La fondation se montre une nouvelle fois alarmiste. "L'intensité de la crise et sa dimension nous indiquent que le problème de société est de retour, avec une infinie violence pour nombre de ses victimes", prévient Raymond Etienne. Un chiffre résume la situation: 3,5 millions. C'est le nombre de non-logés ou de mal-logés (1) en France aujourd'hui. Dans le détail, cela donne: 100.000 sans-abri, 500.000 sans logement personnel, deux millions en situation de surpeuplement ou dans des logements dégradés et 860.000 dans une précarité extrême. Une "situation catastrophique", résume Christophe Robert, délégué général adjoint de la fondation Abbé Pierre.

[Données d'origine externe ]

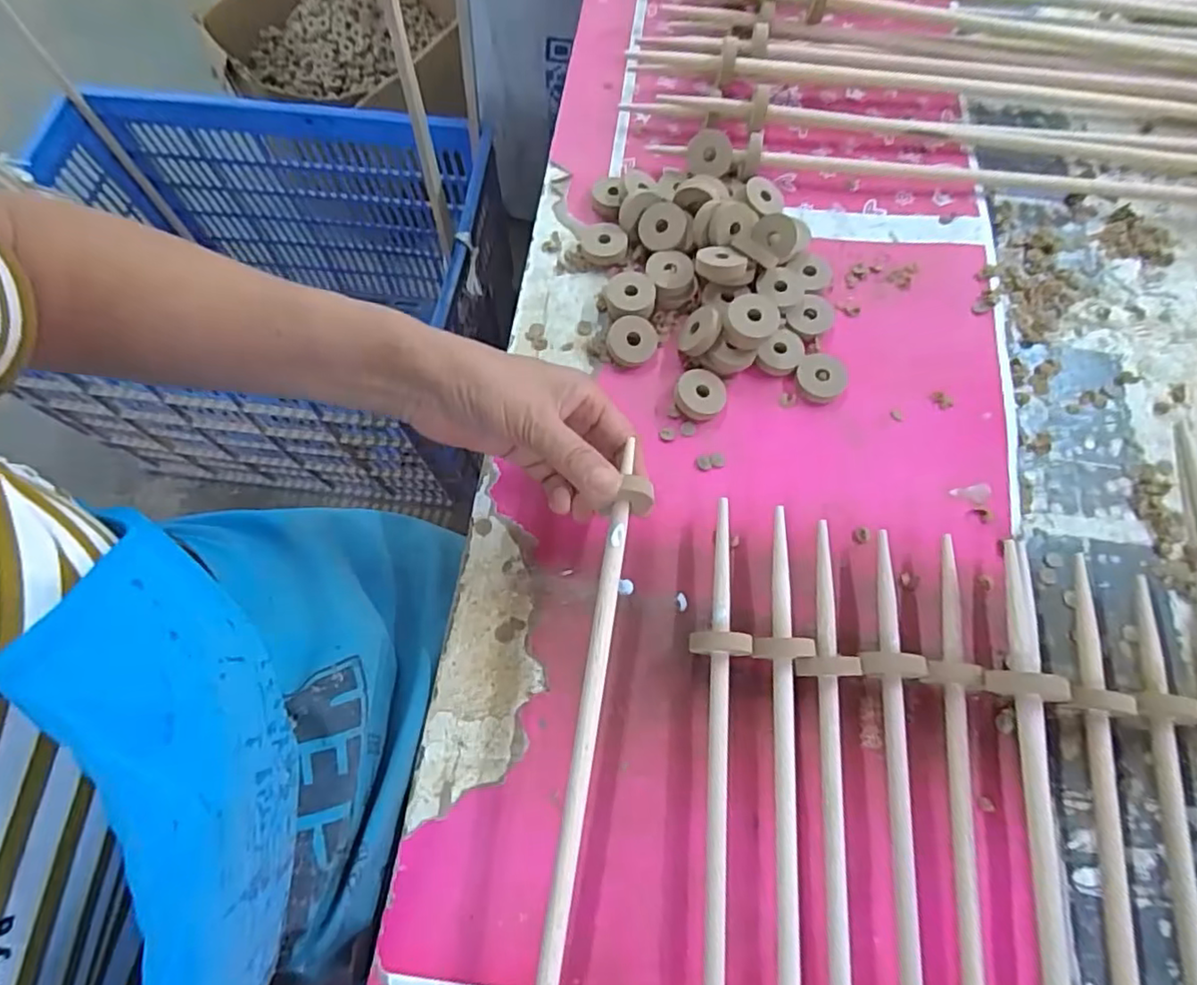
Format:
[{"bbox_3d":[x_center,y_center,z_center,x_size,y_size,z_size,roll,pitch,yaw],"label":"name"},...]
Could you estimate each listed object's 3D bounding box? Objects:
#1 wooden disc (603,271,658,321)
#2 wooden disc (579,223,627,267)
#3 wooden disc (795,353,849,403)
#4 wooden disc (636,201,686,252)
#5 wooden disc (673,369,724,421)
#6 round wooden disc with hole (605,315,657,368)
[{"bbox_3d":[0.023,-0.142,0.451,0.036,0.018,0.037,0,70,-1],"label":"wooden disc"},{"bbox_3d":[0.003,-0.191,0.473,0.040,0.009,0.035,38,85,19],"label":"wooden disc"},{"bbox_3d":[0.157,-0.081,0.431,0.034,0.004,0.036,0,70,-1],"label":"wooden disc"},{"bbox_3d":[0.047,-0.198,0.459,0.036,0.005,0.034,0,90,15],"label":"wooden disc"},{"bbox_3d":[0.072,-0.068,0.425,0.033,0.015,0.038,40,74,13],"label":"wooden disc"},{"bbox_3d":[0.024,-0.107,0.439,0.035,0.008,0.035,0,90,-3],"label":"round wooden disc with hole"}]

Mais ce qui est vraiment "intolérable", souligne Patrick Doutreligne, délégué général adjoint de la fondation, c'est qu'un mal-logé sur six est un enfant mineur. Ils sont donc 600.000 à souffrir directement des difficultés liées au logement dans le pays. Et les conséquences peuvent être graves. Le saturnisme, "la maladie du pauvre" comme la surnomme Patrick Doutreligne, dont 80.000 enfants sont victimes. Des infections respiratoires, des problèmes de sommeil ou d'alimentation. "Alors on va au McDo ou on mange des boîtes de conserve froides. Et pour avoir goûté c'est franchement dégueulasse", constate le délégué général. Pour couronner le tout, ces enfants rencontrent également des problèmes de scolarité. "La plupart décroche, ils n'ont pas cette égalité des chances. C'est une double peine et une injustice sociale intolérable", s'insurge-t-il.
"L'Etat s'est désengagé sur le front du logement"

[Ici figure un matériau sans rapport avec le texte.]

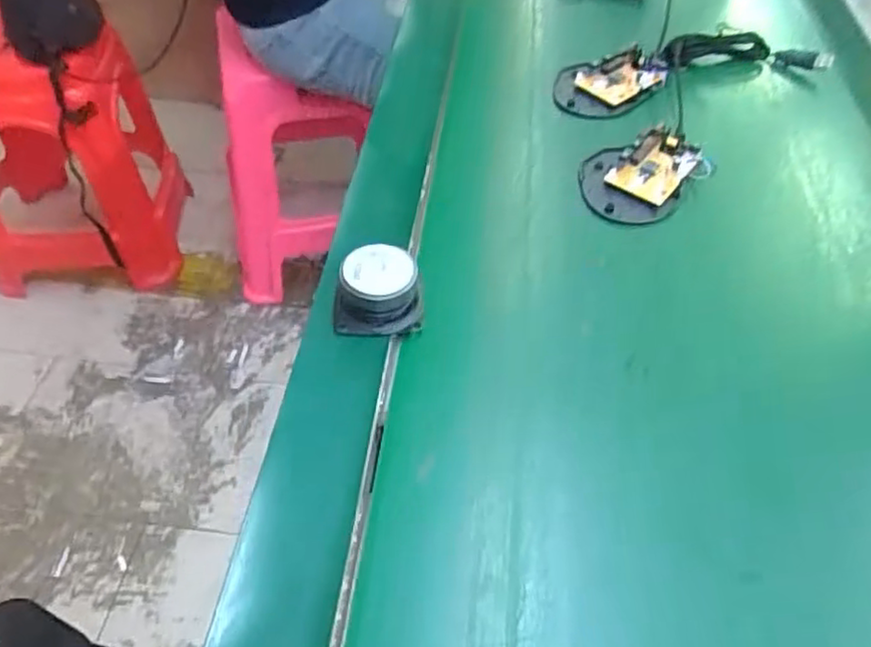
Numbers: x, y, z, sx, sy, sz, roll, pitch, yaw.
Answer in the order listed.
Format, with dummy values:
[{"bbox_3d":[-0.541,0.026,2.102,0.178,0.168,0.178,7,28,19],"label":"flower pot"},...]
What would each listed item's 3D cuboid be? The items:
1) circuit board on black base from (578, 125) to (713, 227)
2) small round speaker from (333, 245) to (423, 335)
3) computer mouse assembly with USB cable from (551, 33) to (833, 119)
[{"bbox_3d":[0.150,-0.110,0.489,0.101,0.015,0.072,-31,59,-26],"label":"circuit board on black base"},{"bbox_3d":[-0.032,-0.017,0.389,0.048,0.033,0.042,4,50,-1],"label":"small round speaker"},{"bbox_3d":[0.223,-0.221,0.583,0.252,0.018,0.068,-11,52,-13],"label":"computer mouse assembly with USB cable"}]

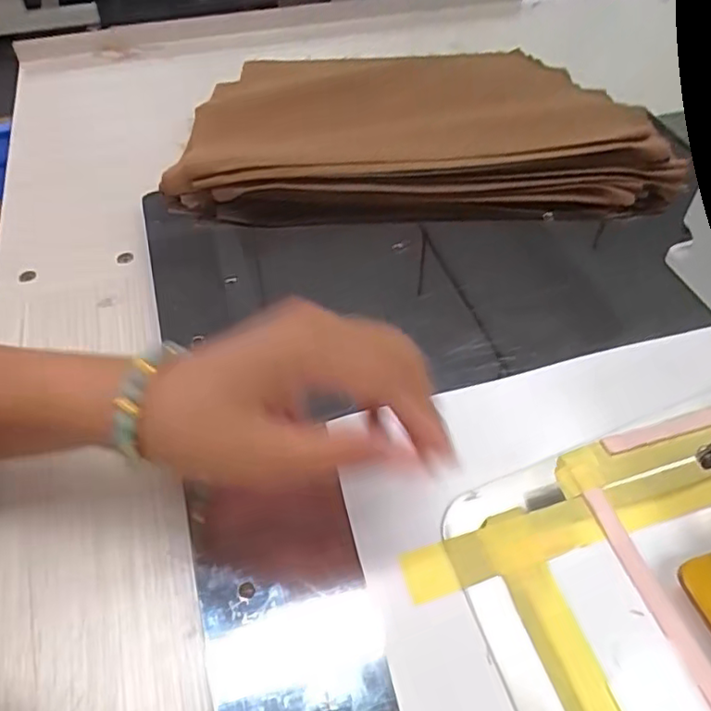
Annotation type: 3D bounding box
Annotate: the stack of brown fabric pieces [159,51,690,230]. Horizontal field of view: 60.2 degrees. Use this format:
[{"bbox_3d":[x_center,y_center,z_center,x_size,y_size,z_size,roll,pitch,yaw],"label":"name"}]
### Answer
[{"bbox_3d":[0.051,-0.226,0.561,0.399,0.053,0.295,0,50,1],"label":"stack of brown fabric pieces"}]

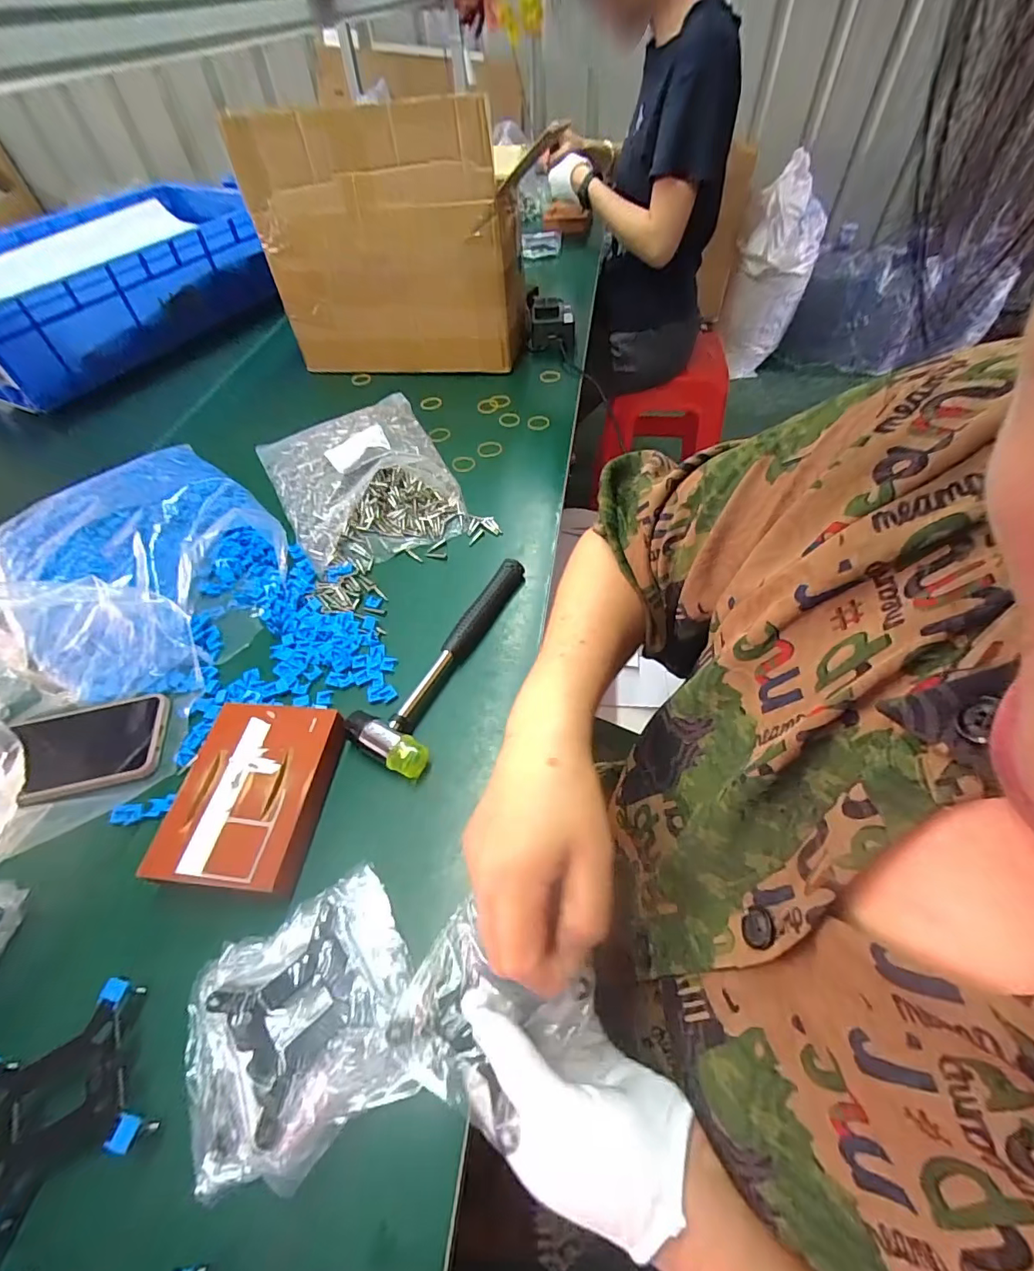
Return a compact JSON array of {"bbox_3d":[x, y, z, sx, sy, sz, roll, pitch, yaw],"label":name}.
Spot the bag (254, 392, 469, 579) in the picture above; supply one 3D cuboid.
[{"bbox_3d":[-0.200,-0.213,0.635,0.212,0.051,0.299,-23,55,-12],"label":"bag"}]

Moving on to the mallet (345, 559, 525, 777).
[{"bbox_3d":[-0.068,0.010,0.471,0.071,0.030,0.240,15,56,15],"label":"mallet"}]

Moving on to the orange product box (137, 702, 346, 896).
[{"bbox_3d":[-0.202,0.122,0.396,0.110,0.030,0.136,3,54,6],"label":"orange product box"}]

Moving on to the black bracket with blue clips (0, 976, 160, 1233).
[{"bbox_3d":[-0.261,0.266,0.292,0.087,0.028,0.085,-28,56,-16],"label":"black bracket with blue clips"}]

La fondation condamne explicitement une "politique du logement aveugle". "Une politique en démocratie doit pallier aux plus défavorisés, c'est son rôle", tance sèchement Patrick Doutreligne. Lui et son adjoint reprochent notamment au gouvernement de ne pas vouloir prolonger le plan de cohésion sociale de Jean-Louis Borloo qui s'achève cette année, mais qu'ils ne manquent pas de critiquer.
Ce plan avait pour objectif de créer 120.000 logements sociaux par an entre 2005 et 2009. Au final, le contrat n'est pas tout à fait rempli et l'Etat a fait des tours de passe-passe pour retomber sur ses pattes. En cinq ans, le plan de cohésion sociale a permis la création de 497.600 logements -au lieu des 600.000 promis- mais un tiers d'entre eux sont des logements intermédiaires (2) et non sociaux. Ils sont donc inaccessibles aux ménages les plus modestes. Ce qui fait dire à Patrick Doutreligne que "l'Etat s'est désengagé sur le front du logement".
Quelles solutions?
La fondation propose de prendre exemple sur l'Allemagne en défiscalisant les loyers et en maîtrisant le prix du m2. "En Allemagne, le logement n'est pas un produit comme les autres. En France on est beaucoup plus libéral là-dessus", souligne Patrick Doutreligne. Autre idée, appliquée la taxe sur la vacance, inscrite dans la loi. Cette taxe vise les propriétaires qui n'ont pas loué leur logement après deux ans de vacance. Elle peut être payée pendant trois ans. Au-delà, le bien immobilier est réquisitionnable, mais ce n'est que très rarement le cas. Or, il existe aujourd'hui plus de deux millions (3) de logements vacants exploitables. Enfin, la fondation voudrait qu'en cas de relocation, l'augmentation du loyer soit cadrée sur l'indice de référence des loyers (4) afin d'éviter des hausses successives sans freins.
L'Abbé Pierre avait un souhait: "Sur ma tombe, à la place de fleurs et de couronnes, apportez-moi la liste des milliers de familles auxquelles vous aurez donné la clé d'un vrai logement...".
(1) La notion de "mal-logé" regroupe: les personnes privées de domicile personnel, celles vivants dans des conditions de logement très difficiles (surpeuplement, insalubrité), et celles en situation d'occupation précaire (sous-locataires, sans droit ni titre suite à une décision de justice prononçant l'expulsion).
(2) Des PLS = Prêt locatif social. Les chiffres cités émanent du ministère de l'Equipement. Infocentre SISAL.
(3) Les chiffres oscillent entre 1,8 million (gouvernement) et 2,5 millions (Insee).
(4) La revalorisation du loyer qui ne peut être qu'annuelle, ne peut excéder la variation annuelle de l'indice de référence des loyers.